Helmholtz Decomposition and Boundary Element Method applied to Dynamic Linear Elastic Problems

TL;DR

This paper presents a boundary element method framework for Helmholtz decomposition in 3D dynamic elasticity, simplifying computations and accurately modeling elastic wave fields, including static limits.

Contribution

It introduces a simplified BEM approach for Helmholtz decomposition in 3D elasticity, improving computational efficiency and handling static limits effectively.

Findings

Framework yields smaller matrices and simpler implementation.

Accurately models elastic wave fields from vibrating objects.
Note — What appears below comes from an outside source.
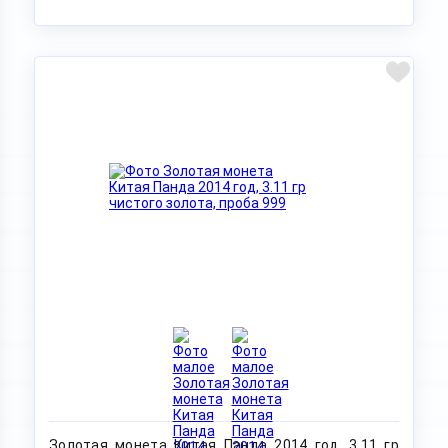
Золотая монета Китая Панда 2014 год, 3.11 гр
Handles zero frequency divergence with balanced components.

Abstract

The displacement field for three dimensional dynamic elasticity problems in the frequency domain can be decomposed into a sum of a longitudinal and a transversal part known as a Helmholtz decomposition. The Cartesian components of both the longitudinal and transverse fields satisfy scalar Helmholtz equations that can be solved using a desingularized boundary element method (BEM) framework. The curl free longitudinal and divergence free transversal conditions can also be cast as additional scalar Helmholtz equations. When compared to other BEM implementations, the current framework leads to smaller matrix dimensions and a simpler conceptual approach. The numerical implementation of this approach is benchmarked against the 3D elastic wave field generated by a rigid vibrating sphere embedded in an infinite linear elastic medium for which the analytical solution has been derived. Examples of focussed 3D elastic waves generated by a vibrating bowl-shaped rigid object with convex and concave surfaces are also considered. In the static zero frequency limit, the Helmholtz decomposition becomes non-unique, and both the longitudinal and transverse components contain divergent terms that are proportional to the inverse square of the frequency. However, these divergences are equal and opposite so that their sum, that is the displacement field that reflects the physics of the problem, remains finite in the zero frequency limit.